Ante una intervención realizada al margen de este procedimiento, la especialista sostuvo que corresponde iniciar un proceso sancionador contra el propietario. Asimismo, señaló que podrían iniciarse acciones administrativas y eventualmente penales contra funcionarios públicos en caso se determine que otorgaron permisos sin considerar el pronunciamiento del Ministerio de Cultura y de la comisión técnica.

La restitución del inmueble también puede formar parte del procedimiento posterior. Según Armas, corresponde iniciar este proceso salvo que el propietario presente un argumento legal debidamente sustentado con el objetivo de retirar al inmueble su condición de patrimonio. Advirtió, sin embargo, que se trata de un procedimiento largo y complejo, en el que tendría que analizarse la aplicación de la Ley N° 28296, la Ley N° 27444, del Procedimiento Administrativo General, y la Ley N° 29090, de Regulación de Habilitaciones Urbanas y de Edificaciones.

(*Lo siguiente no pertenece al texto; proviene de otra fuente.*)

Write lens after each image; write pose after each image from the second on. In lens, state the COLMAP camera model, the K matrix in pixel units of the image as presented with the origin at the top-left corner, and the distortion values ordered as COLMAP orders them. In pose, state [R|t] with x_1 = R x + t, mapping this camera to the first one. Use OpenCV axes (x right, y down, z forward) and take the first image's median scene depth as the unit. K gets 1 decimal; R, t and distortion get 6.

La situación del ficus, en cambio, presenta otras consideraciones. Facho explicó que la delimitación de una zona monumental no necesariamente comprende la protección del arbolado urbano o de los árboles ubicados dentro de propiedades privadas, pues estos tienen una naturaleza distinta a la de las edificaciones.

“Los árboles tienen una naturaleza distinta a los edificios, y deben ser podados periódicamente para mantenerlos saludables”, explicó. En ese sentido, indicó que es necesario revisar el expediente mediante el cual se declaró el monumento, pues allí se establecen las condiciones de valor. Al encontrarse dentro de una propiedad privada, sostuvo, corresponde en principio al propietario determinar su poda o retiro, mientras que la municipalidad puede intervenir cuando el estado del árbol representa un riesgo para la vida de las personas o para el patrimonio.

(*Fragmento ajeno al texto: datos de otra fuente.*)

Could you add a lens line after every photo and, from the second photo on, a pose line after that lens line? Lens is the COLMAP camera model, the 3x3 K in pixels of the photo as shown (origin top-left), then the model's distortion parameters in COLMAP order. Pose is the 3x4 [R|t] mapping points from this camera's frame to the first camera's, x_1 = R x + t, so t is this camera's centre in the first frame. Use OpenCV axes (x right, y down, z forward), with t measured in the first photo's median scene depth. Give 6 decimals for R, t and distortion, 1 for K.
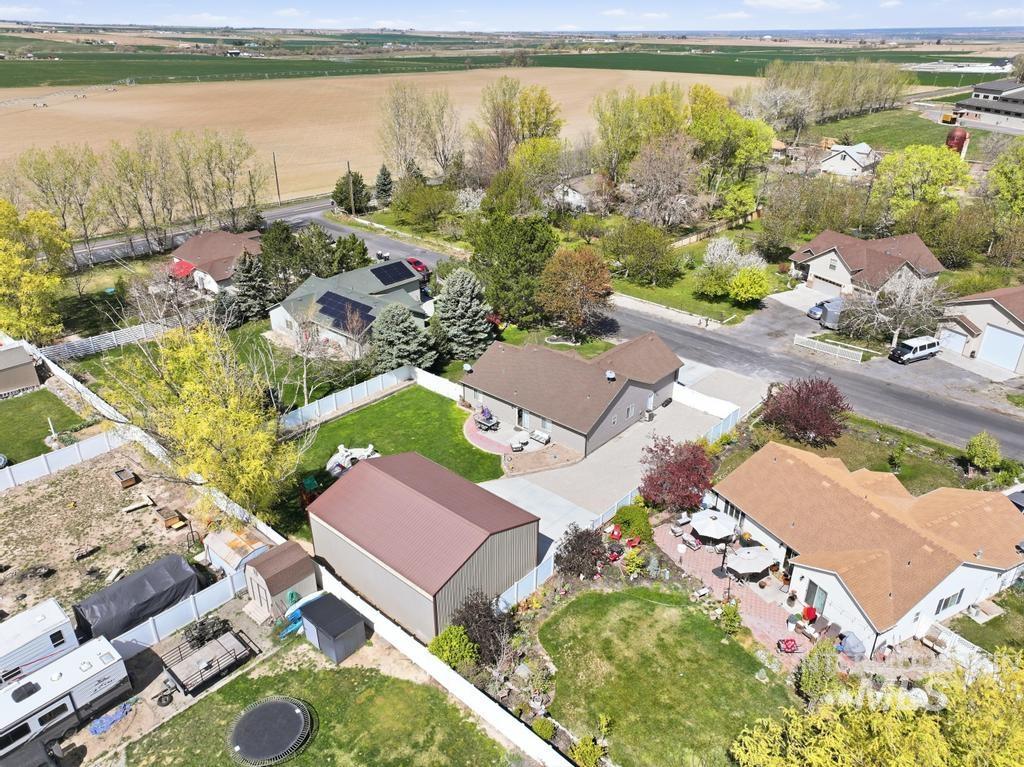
lens RADIAL K [[716.8, 0, 516.4], [0, 716.8, 381.3], [0, 0, 1]] dist [-0.001860, 0.020765]
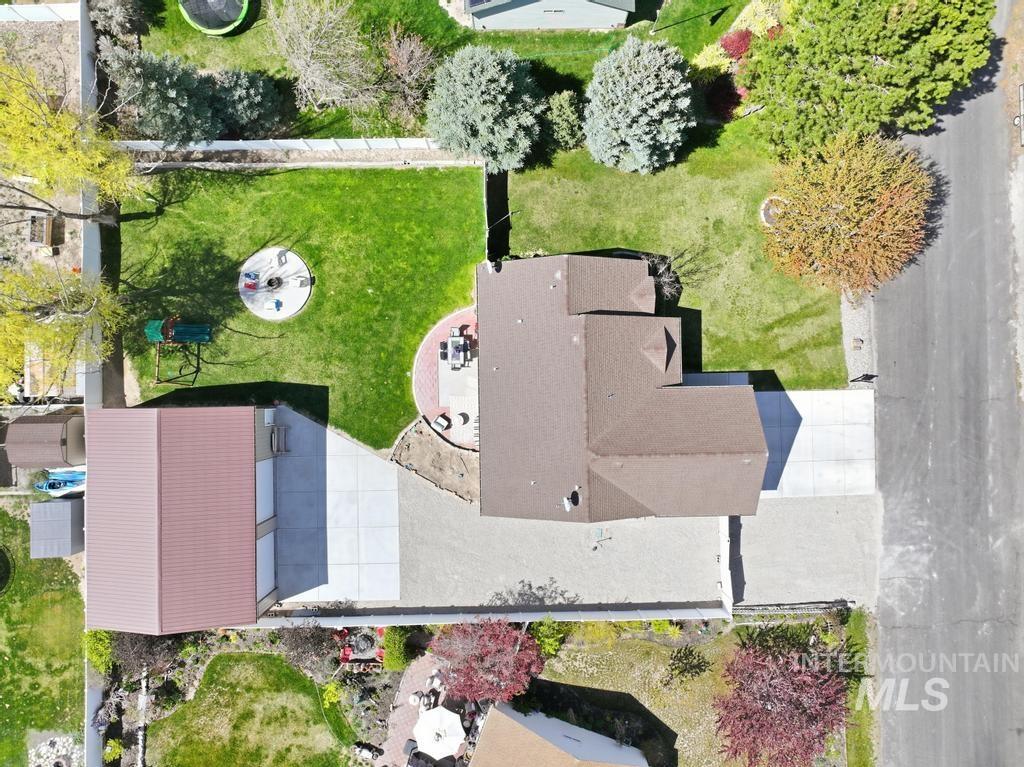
lens RADIAL K [[716.8, 0, 516.4], [0, 716.8, 381.3], [0, 0, 1]] dist [-0.001860, 0.020765]
pose [[0.672140, 0.740237, -0.016654, 0.025117], [-0.327961, 0.317806, 0.889630, -0.457154], [0.663830, -0.592494, 0.456378, 0.577545]]
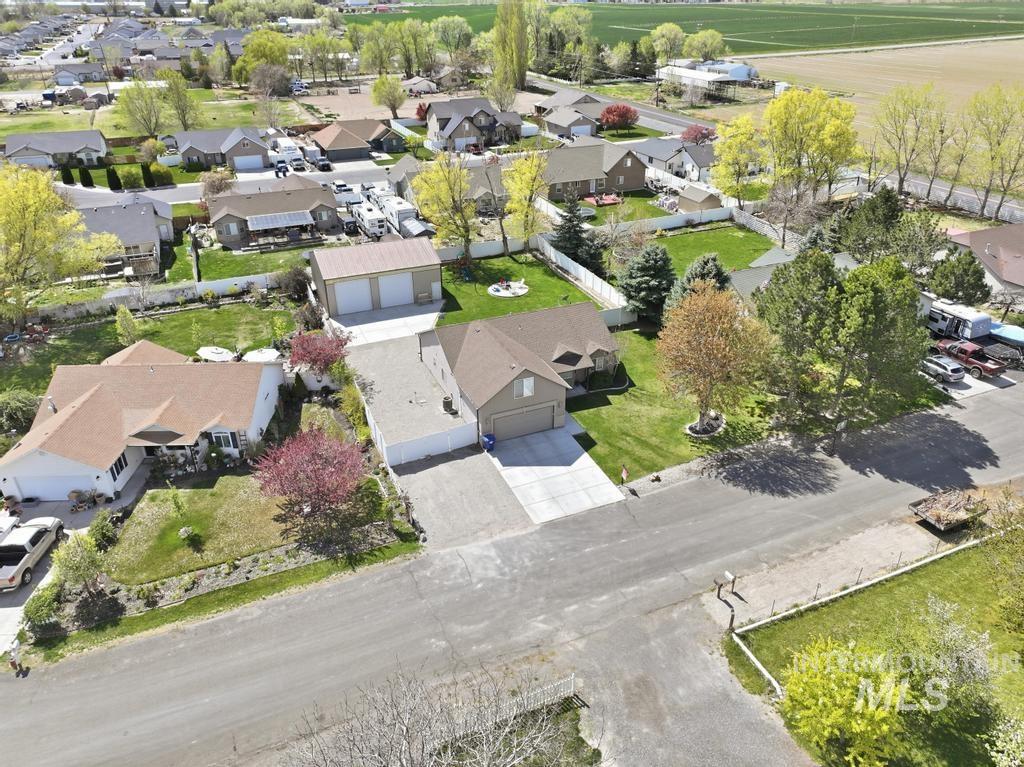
lens RADIAL K [[716.8, 0, 516.4], [0, 716.8, 381.3], [0, 0, 1]] dist [-0.001860, 0.020765]
pose [[-0.429373, 0.429481, -0.794471, 0.684347], [-0.398467, 0.699348, 0.593411, -0.428243], [0.810471, 0.571365, -0.129147, 0.969518]]
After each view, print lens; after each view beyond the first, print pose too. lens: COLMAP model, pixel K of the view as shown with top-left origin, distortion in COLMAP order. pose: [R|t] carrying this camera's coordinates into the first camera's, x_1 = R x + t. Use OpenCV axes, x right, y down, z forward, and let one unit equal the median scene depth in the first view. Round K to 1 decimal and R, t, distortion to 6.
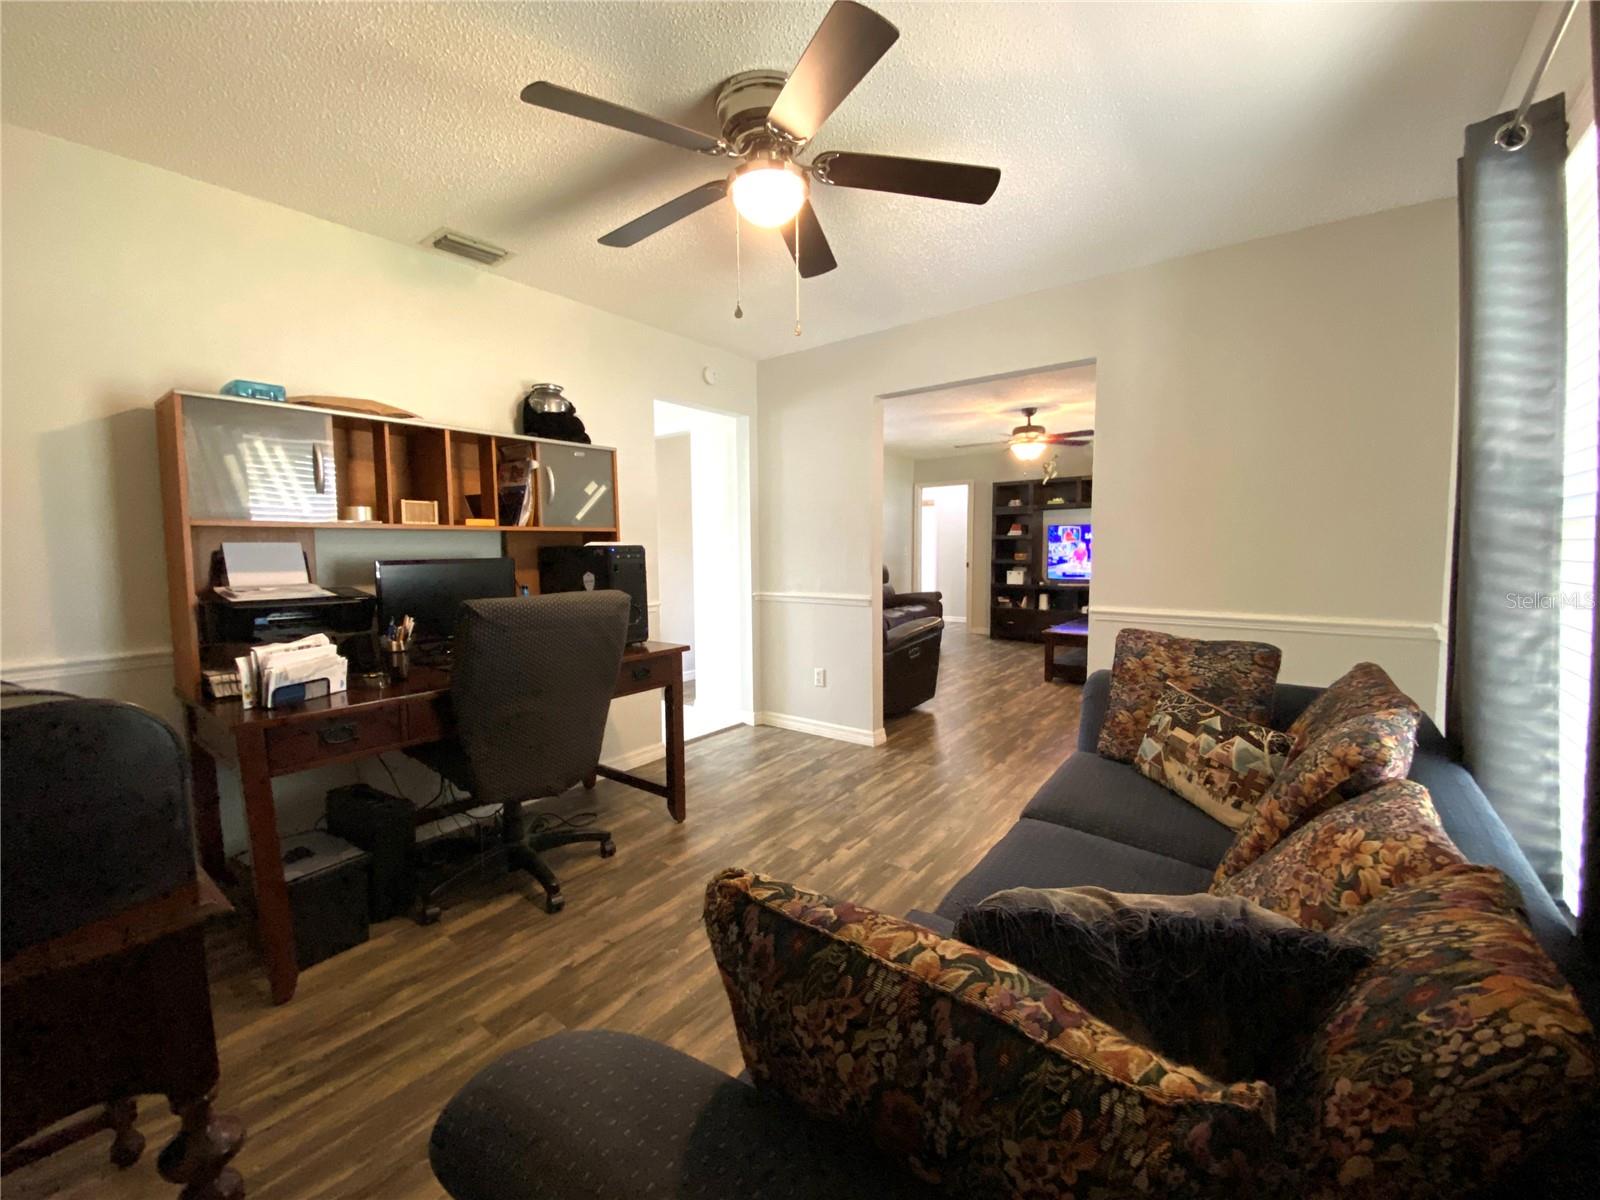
lens RADIAL K [[644.3, 0, 798.0], [0, 644.3, 591.3], [0, 0, 1]] dist [0.009510, -0.015229]
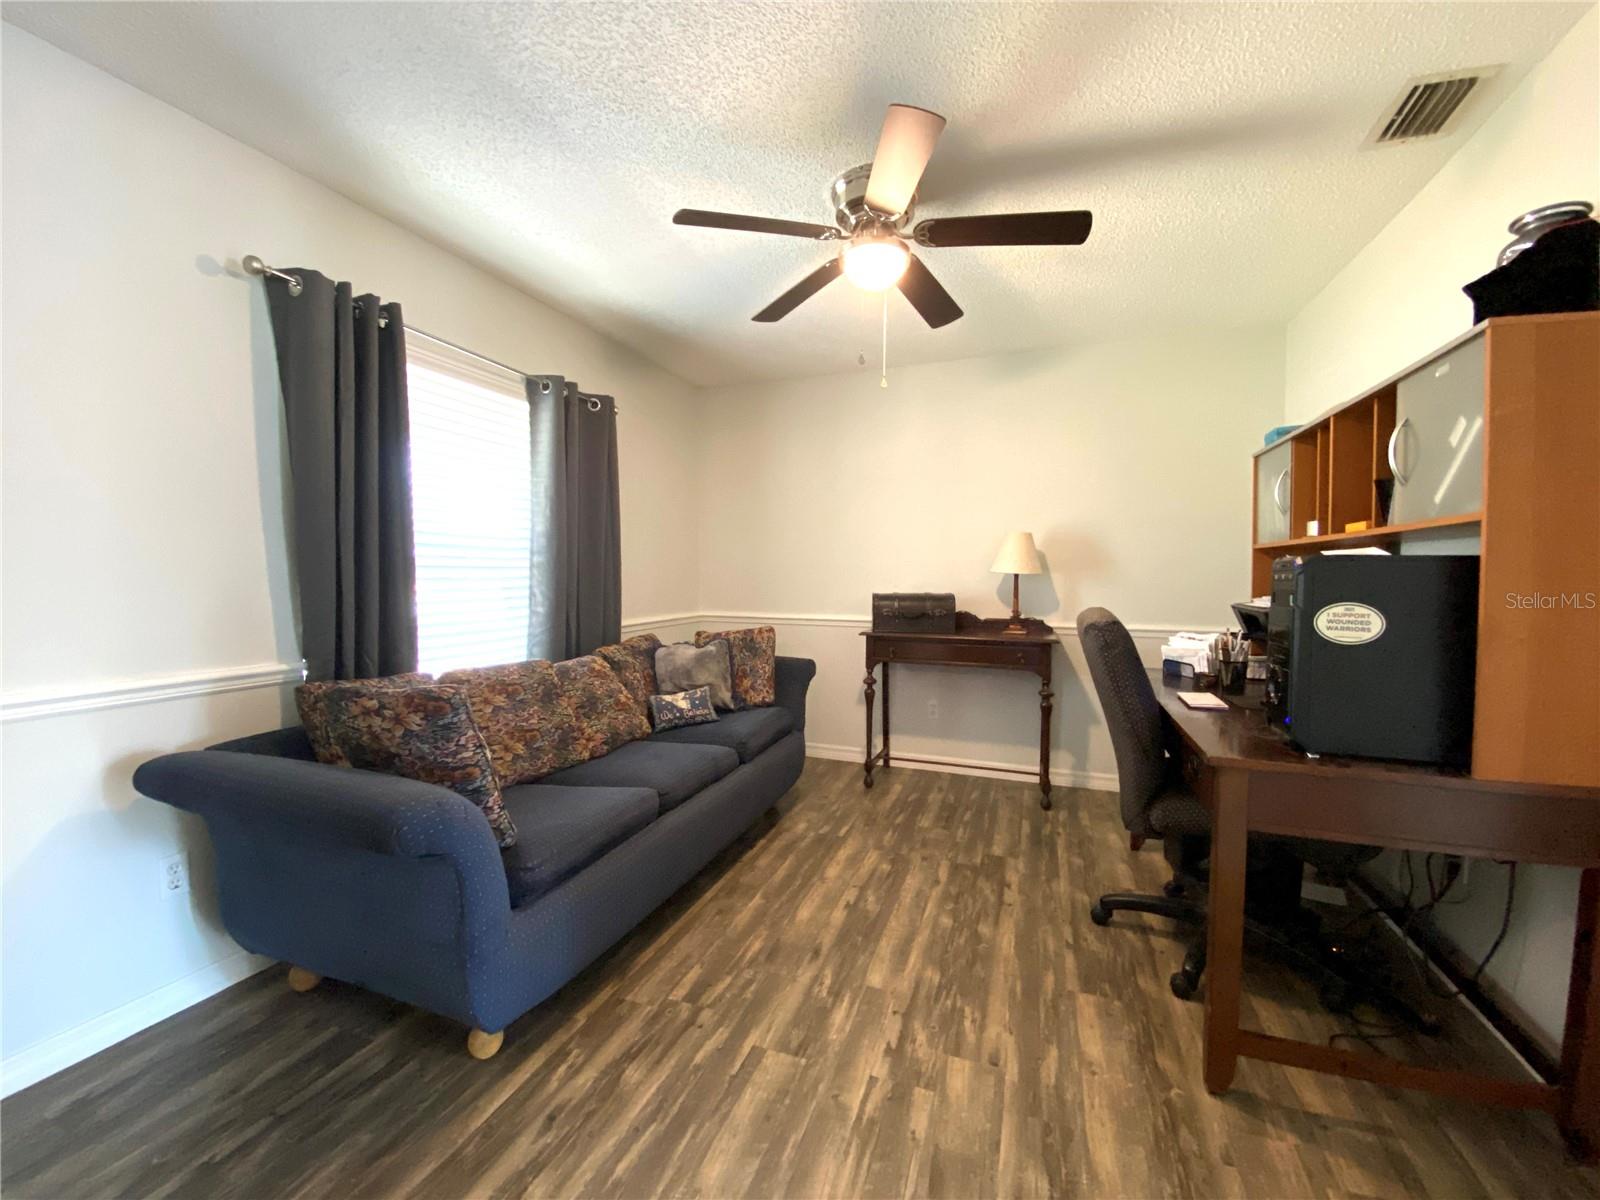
lens RADIAL K [[644.3, 0, 810.4], [0, 644.3, 597.8], [0, 0, 1]] dist [0.009510, -0.015229]
pose [[-0.949570, 0.024666, -0.312582, 0.322411], [-0.008884, 0.994384, 0.105454, -0.103995], [0.313428, 0.102913, -0.944019, 1.574031]]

Armas coincidió en que la ubicación del ficus dentro de una propiedad privada introduce una consideración distinta. No obstante, señaló que una intervención sobre un ejemplar de esa antigüedad debería contar con un sustento técnico. “La poda de un ficus de tantos años debe tener como sustento un informe patológico del área de Ambiente de la municipalidad”, indicó.

La especialista precisó, sin embargo, que al encontrarse dentro de una propiedad privada la responsabilidad sobre el árbol recae, en principio, en el propietario. Según explicó, la intervención municipal correspondería cuando el ejemplar represente un riesgo para la vida de las personas o para el patrimonio.